**Quoted passage**
▼

We've confirmed that all
systems are back to normal with no customer impact as of 7/20, 00:24 UTC. Our
logs show the incident started on 7/13, 7:58 UTC and ended 7/19 21:21 UTC in EJP
and began 7/17 01:53 UTC and ended 7/20
00:24 in EUS and that during the time it took to
resolve the issue customers experienced both data latency and data loss in Japan
East and East US for Service Map and VM Insights. This could have caused errors
when viewing network dependency maps or caused data latency and loss on
VMComputer, VMProcess, VMBoundPort and VMConnection tables in their Log
Analytics Workspaces. This latency and loss could have also caused missed or
misfired alerts if you are using the tables listed.
- Root Cause: We have identified a configuration mismatch in a recent deployment affecting Service Map’s ability to communicate with it’s underlying storage accounts. The deployment, in part, updated our method of authenticating to the storage accounts on the backend, but a subset of storage accounts were not included in the update.
- Incident Timeline: 7/13, 7:58 - 7/19, 21:21 UTC in EJP and 7/17 01:53 UTC - 7/20 00:24 UTC in EUS
We understand that customers rely on Service Map and VM Insights as a critical service and apologize for any impact this incident caused.
-Ian
Service Map in East Japan and East US has had extended data latency. This is due to a new deployment with updated endpoints that were not reflected in a downstream portion of the service. To address this issue we are updating the endpoints which should bring in all the latent data. This could have caused errors when viewing network dependency map as well as data latency in your VMComputer, VMProcess, VMBoundPort and VMConnection tables in your Log Analytics Workspaces. This latency could also have caused missed or misfired alerts if you are using the tables listed.

▲

**Excerpted records**
▼

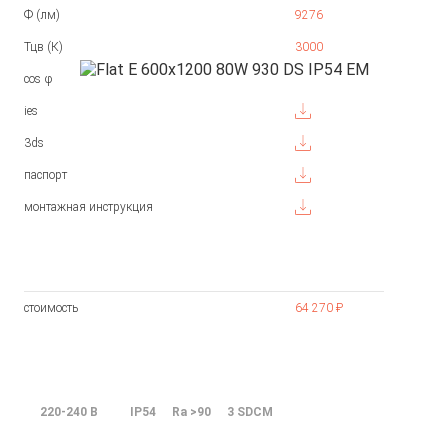
Ф (лм)
9276
Тцв (К)
3000
cos φ
ies
3ds
паспорт
монтажная инструкция
стоимость
64 270 ₽
220-240 В
IP54
Ra >90
3 SDCM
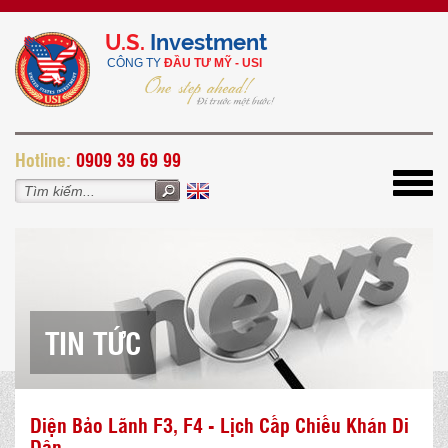
U.S.
Investment
CÔNG TY
ĐẦU TƯ MỸ - USI
H
otline:
0909 39 69 99
Toggl
navig
TIN TỨC
Diện Bảo Lãnh F3, F4 - Lịch Cấp Chiếu Khán Di
Dân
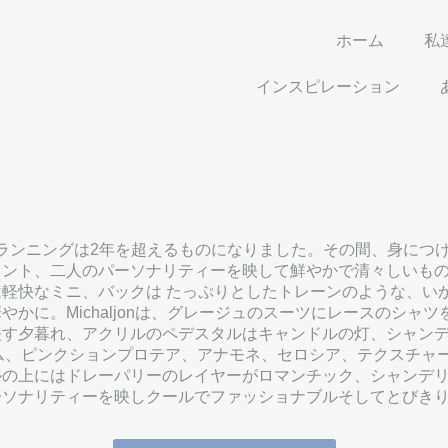
ホーム
私
インスピレーション
プランニングは2年を超えるものになりました。その間、身につ
ント、二人のパーソナリティーを映して鮮やかで清々しいもの
快なミニ、バックは たっぷりとしたトレーンのような、いかにもフ
かに。Michaljonは、グレージュのスーツにレースのシャ
す夕暮れ、アクリルのペデスタルはキャンドルの灯、シャンデ
リューム、ピンクションプロテア、アナモネ、セロシア、テクスチ
ルの上にはドレーパリーのレイヤーがロマンチック、シャンデ
ーソナリティーを映しクールでファッショナブルそしてとびき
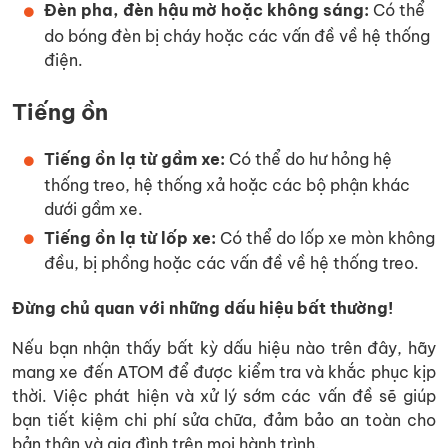
Đèn pha, đèn hậu mờ hoặc không sáng:
Có thể
do bóng đèn bị cháy hoặc các vấn đề về hệ thống
điện.
Tiếng ồn
Tiếng ồn lạ từ gầm xe:
Có thể do hư hỏng hệ
thống treo, hệ thống xả hoặc các bộ phận khác
dưới gầm xe.
Tiếng ồn lạ từ lốp xe:
Có thể do lốp xe mòn không
đều, bị phồng hoặc các vấn đề về hệ thống treo.
Đừng chủ quan với những dấu hiệu bất thường!
Nếu bạn nhận thấy bất kỳ dấu hiệu nào trên đây, hãy
mang xe đến ATOM để được kiểm tra và khắc phục kịp
thời. Việc phát hiện và xử lý sớm các vấn đề sẽ giúp
bạn tiết kiệm chi phí sửa chữa, đảm bảo an toàn cho
bản thân và gia đình trên mọi hành trình.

▲

**Exercise brief**
Carry on the Service Map incident notice from the point where it stops. The rows come from a separate source and are unrelated to the Service Map incident notice.

**Answer**
- Work Around: none
- Next Update: Before 07/20 05:00 UTC
Service Map in East Japan and East US has had extended data latency. This is due to a new deployment with updated endpoints that were not reflected in a downstream portion of the service. To address this issue we are updating the endpoints which should bring in all the latent data. This could have caused errors when viewing network dependency map as well as data latency in your VMComputer, VMProcess, VMBoundPort and VMConnection tables in your Log Analytics Workspaces. This latency could also have caused missed or misfired alerts if you are using the tables listed.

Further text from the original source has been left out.